[[ DOCUMENT SEGMENT, beginning ]]

A Fresno County jail inmate was convicted Thursday of killing his cellmate four years ago by strangling him with torn bedsheets..
Correctional officers found Michael Stauff's body on the floor, covered with a blanket, during the evening hours of April 10, 2014, after his cellmate, Gary Dale Poole, called for help.
Torn bedsheets twisted into a ligature were discovered around Stauff's neck.
Charged with murder, Poole, 68, testified in his trial on Wednesday that the 62-year-old Stauff committed suicide to spare his family grief.
But prosecutor Nathan Lambert said in closing arguments of the trial on Thursday that pathologist Dr. Venu Gopal testified it would be impossible for Stauff to kill himself with a ligature made of ripped bedsheets. A person would pass out before he was able to strangle himself with the strands of bedsheets, Lambert told the jury.
The jury deliberated only one hour before finding Poole guilty of first-degree murder. Because Poole is a career criminal, he faces life in prison when Judge Jonathan Conklin sentences him on April 26.
Court records say Poole's criminal history includes convictions for unlawful sex with an inmate, bank robbery and robbery.
A correctional officer last saw Stauff alive in his cell around 7 p.m. April 10, 2014. He was found dead around 8 p.m.
At the time, detectives didn't have enough evidence to charge Poole with murder, so he was later released from jail. He was arrested on a murder charge in connection with Stauff's homicide in January 2016.
In his closing summation, Lambert told the jury that Poole was mad at Stauff. Lambert said Stauff's family would send him money to spend on food. Poole was broke and upset because Stauff wouldn't buy him coffee, Lambert said.
Poole also was upset because Stauff like to watch cooking shows in jail over Poole's objections, Lambert said.
According to Lambert, Poole made several incriminating statements.
After Stauff was killed, he told a detective, "I want to tell you something, in all seriousness, it was merciful." Poole testified he meant that Stauff's death would spared his family from hearing a guilty verdict on a felony charge and sending him money in prison.
Lambert said Poole also told a crime scene technician: "Is this your first big murder case?" Poole testified he said the remark because the technician appeared to be a rookie. But Lambert said when Poole made the statements, he didn't know detectives were investigating a murder.

[[ DOCUMENT SEGMENT, end ]]
[[ DATA SUPPLIED, beginning ]]

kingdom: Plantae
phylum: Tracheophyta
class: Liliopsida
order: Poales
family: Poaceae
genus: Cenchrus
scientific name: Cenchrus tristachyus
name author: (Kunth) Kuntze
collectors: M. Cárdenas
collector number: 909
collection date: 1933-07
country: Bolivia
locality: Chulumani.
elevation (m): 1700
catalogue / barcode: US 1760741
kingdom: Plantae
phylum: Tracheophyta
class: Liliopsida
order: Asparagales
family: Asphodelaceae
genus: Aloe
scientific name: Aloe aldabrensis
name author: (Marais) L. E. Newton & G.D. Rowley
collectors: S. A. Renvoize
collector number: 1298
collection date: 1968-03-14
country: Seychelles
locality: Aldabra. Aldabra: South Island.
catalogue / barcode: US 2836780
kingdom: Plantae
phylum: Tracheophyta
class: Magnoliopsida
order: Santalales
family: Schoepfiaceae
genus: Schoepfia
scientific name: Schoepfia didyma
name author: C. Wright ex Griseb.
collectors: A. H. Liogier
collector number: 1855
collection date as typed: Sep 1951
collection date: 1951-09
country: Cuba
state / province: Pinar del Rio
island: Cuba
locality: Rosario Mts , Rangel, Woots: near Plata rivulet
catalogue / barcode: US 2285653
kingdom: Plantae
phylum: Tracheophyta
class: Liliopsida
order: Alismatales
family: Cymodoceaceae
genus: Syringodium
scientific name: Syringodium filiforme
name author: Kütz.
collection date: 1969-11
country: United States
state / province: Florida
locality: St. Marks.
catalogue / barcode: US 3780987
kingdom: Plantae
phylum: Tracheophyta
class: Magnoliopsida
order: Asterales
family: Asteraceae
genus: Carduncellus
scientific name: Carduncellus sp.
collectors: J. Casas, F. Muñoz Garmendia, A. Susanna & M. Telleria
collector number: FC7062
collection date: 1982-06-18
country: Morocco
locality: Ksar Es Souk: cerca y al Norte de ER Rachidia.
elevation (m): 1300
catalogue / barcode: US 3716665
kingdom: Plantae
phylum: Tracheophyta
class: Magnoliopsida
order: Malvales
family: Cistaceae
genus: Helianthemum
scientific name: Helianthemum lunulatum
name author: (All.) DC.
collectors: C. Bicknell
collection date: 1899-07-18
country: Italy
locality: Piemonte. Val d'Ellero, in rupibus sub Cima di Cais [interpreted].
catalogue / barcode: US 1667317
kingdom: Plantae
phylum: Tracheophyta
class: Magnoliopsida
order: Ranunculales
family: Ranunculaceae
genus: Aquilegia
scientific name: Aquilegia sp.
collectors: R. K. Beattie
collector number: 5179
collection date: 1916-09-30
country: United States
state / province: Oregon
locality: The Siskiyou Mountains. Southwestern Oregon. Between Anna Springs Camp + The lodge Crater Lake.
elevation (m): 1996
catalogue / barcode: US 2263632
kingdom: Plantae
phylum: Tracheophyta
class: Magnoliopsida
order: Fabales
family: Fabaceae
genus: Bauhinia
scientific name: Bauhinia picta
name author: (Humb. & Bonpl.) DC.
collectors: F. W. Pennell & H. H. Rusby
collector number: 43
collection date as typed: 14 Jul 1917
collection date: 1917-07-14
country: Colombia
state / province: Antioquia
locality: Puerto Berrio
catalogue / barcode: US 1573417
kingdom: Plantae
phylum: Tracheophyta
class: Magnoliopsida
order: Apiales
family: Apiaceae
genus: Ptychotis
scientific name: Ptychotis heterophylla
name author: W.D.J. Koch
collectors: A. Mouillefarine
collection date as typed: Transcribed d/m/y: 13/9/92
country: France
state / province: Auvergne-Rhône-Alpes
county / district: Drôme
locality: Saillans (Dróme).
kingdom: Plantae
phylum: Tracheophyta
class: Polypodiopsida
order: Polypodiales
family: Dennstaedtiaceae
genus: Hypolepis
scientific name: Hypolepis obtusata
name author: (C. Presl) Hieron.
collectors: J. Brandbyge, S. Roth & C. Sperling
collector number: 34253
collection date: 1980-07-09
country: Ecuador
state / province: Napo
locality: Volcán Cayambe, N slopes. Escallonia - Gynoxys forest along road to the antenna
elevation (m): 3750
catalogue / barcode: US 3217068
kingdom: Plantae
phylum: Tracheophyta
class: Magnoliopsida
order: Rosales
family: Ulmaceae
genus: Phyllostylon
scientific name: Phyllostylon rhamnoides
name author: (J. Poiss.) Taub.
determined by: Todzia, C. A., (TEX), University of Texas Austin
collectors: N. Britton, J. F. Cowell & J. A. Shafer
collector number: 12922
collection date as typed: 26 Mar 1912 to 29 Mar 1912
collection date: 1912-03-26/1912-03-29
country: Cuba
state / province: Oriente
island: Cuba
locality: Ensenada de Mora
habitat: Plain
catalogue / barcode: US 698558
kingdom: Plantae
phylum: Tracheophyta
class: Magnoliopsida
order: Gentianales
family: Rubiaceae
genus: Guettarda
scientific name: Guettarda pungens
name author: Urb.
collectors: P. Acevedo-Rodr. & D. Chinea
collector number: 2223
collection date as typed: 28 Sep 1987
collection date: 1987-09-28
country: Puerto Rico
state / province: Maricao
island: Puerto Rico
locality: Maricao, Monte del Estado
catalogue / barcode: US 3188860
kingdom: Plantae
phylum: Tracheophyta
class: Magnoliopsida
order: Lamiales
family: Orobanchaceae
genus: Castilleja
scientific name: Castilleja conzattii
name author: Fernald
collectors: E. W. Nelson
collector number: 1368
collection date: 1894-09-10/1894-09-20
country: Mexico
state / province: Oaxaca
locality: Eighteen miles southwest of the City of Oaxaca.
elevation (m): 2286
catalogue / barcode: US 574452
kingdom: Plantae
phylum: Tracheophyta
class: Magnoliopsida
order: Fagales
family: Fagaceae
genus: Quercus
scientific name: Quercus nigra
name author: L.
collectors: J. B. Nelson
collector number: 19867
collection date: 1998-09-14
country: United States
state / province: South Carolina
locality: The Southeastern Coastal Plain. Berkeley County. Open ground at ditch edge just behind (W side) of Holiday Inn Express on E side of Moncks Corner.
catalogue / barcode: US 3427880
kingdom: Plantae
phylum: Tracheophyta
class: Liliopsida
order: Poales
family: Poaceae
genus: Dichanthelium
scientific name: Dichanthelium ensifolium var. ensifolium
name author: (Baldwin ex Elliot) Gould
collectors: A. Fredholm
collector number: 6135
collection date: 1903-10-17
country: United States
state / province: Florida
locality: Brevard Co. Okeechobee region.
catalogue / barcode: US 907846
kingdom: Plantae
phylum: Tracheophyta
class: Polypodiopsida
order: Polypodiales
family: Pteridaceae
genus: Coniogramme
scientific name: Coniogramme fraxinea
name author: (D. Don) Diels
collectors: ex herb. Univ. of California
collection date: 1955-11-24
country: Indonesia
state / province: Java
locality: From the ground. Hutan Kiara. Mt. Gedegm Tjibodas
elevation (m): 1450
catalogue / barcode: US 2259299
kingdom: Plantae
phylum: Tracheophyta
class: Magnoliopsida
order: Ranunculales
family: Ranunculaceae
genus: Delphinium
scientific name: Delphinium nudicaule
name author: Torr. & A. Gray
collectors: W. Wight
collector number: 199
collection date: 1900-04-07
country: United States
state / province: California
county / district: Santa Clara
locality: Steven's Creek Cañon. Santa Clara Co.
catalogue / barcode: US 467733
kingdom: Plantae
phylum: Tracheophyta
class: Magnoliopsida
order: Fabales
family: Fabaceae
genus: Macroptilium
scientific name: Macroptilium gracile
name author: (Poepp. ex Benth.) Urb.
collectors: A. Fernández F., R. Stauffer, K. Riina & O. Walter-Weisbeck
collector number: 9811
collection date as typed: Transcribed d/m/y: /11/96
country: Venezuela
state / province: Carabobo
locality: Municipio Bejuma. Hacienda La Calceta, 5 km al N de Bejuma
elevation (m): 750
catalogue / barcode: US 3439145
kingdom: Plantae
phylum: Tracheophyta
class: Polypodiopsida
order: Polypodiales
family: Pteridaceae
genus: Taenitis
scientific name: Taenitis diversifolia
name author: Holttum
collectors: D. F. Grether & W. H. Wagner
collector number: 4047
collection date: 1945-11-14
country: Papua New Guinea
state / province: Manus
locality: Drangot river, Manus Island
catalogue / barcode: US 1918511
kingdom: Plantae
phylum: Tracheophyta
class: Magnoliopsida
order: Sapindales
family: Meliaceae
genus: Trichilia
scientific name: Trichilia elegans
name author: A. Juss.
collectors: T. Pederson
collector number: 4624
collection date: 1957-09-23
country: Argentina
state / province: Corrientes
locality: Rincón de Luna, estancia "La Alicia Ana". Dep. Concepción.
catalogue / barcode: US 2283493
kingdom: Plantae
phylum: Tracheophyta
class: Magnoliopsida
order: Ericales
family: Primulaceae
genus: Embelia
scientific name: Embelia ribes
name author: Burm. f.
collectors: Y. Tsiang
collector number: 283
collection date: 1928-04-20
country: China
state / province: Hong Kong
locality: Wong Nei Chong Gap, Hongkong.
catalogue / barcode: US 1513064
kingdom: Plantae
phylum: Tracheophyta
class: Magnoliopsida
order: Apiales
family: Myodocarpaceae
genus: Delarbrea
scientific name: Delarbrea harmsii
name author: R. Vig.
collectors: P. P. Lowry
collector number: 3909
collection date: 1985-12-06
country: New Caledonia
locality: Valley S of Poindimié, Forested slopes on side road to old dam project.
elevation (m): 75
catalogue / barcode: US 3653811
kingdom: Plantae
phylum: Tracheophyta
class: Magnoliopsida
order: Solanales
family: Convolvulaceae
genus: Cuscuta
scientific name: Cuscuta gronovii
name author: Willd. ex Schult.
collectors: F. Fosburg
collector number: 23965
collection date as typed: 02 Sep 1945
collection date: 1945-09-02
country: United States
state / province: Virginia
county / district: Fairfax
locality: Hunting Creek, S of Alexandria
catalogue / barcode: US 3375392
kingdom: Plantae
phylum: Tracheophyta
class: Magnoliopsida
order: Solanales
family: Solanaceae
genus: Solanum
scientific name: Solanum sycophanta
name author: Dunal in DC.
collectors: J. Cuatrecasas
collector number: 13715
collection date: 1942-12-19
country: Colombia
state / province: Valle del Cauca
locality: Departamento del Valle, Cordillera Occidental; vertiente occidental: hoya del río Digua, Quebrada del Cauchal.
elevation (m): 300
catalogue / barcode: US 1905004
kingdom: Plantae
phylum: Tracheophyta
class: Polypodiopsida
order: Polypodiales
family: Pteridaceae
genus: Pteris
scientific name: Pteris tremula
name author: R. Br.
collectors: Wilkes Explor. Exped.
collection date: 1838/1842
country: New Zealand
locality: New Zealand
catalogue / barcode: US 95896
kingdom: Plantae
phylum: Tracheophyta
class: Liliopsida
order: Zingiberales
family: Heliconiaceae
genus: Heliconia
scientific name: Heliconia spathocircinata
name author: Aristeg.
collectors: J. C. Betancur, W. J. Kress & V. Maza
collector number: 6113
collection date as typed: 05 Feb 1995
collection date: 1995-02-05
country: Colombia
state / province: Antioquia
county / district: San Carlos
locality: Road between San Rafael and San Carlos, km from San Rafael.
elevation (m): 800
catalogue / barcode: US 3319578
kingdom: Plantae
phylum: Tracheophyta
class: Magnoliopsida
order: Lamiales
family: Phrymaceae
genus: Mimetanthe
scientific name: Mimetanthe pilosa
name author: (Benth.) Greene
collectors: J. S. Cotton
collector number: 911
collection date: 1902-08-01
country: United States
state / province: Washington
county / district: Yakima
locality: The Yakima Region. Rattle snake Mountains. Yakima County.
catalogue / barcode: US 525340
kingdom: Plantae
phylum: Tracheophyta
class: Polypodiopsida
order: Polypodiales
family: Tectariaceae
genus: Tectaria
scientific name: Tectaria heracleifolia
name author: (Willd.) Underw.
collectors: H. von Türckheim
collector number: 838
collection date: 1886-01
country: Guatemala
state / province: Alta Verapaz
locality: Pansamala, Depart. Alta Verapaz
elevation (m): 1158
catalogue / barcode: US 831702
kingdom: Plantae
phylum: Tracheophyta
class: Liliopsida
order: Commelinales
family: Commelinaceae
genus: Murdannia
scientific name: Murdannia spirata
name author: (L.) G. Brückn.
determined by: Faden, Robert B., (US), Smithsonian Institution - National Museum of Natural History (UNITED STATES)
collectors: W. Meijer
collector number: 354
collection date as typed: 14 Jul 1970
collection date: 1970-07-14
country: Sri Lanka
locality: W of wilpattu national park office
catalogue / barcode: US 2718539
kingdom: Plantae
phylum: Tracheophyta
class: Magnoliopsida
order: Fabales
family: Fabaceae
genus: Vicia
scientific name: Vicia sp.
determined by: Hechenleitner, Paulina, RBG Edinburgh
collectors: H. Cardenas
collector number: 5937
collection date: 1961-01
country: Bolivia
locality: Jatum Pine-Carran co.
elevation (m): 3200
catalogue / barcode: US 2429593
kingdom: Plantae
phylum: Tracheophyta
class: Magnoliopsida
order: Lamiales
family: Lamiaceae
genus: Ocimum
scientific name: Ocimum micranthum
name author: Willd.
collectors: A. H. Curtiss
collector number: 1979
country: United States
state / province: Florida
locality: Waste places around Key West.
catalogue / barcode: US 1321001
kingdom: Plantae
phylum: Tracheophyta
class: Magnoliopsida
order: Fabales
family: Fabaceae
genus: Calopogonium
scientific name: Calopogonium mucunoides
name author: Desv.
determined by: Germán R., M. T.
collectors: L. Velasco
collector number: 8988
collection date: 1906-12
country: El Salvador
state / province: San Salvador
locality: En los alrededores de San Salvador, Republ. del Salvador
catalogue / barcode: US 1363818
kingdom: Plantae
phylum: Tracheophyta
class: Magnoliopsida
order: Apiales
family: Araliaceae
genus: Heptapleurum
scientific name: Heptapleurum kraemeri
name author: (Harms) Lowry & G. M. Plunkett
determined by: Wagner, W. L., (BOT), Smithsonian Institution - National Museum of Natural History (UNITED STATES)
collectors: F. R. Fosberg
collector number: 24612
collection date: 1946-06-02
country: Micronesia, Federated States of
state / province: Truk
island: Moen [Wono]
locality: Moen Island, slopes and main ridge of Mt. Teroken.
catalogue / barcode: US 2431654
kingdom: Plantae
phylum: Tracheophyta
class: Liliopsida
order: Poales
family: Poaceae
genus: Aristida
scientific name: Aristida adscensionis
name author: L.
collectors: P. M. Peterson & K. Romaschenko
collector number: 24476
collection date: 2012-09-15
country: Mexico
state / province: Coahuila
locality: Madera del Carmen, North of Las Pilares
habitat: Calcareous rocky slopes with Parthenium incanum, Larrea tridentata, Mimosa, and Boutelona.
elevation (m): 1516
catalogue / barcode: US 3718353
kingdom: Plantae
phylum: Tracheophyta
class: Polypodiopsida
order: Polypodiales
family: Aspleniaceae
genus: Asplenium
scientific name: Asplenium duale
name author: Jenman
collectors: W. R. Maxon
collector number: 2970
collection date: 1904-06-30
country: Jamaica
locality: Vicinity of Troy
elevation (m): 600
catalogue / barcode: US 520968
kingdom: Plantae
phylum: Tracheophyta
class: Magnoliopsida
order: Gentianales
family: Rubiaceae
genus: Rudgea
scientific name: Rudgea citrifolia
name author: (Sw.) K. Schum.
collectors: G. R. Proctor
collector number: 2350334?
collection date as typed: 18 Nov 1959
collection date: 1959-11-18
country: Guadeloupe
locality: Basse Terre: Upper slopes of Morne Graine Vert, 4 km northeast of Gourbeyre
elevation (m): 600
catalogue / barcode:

[[ DATA SUPPLIED, end ]]

REQUIRED ACTIONS:
• a. In the article about the jail cell killing, how long did the jury deliberate before finding Poole guilty?
• b. Rewrite the passage of the jail cell killing article from "Lambert said Poole" to "investigating a murder.", switching "technician" to "investigator".

YOUR RESPONSES:
• a. Only one hour.

• b.
Lambert said Poole also told a crime scene investigator: "Is this your first big murder case?" Poole testified he said the remark because the investigator appeared to be a rookie. But Lambert said when Poole made the statements, he didn't know detectives were investigating a murder.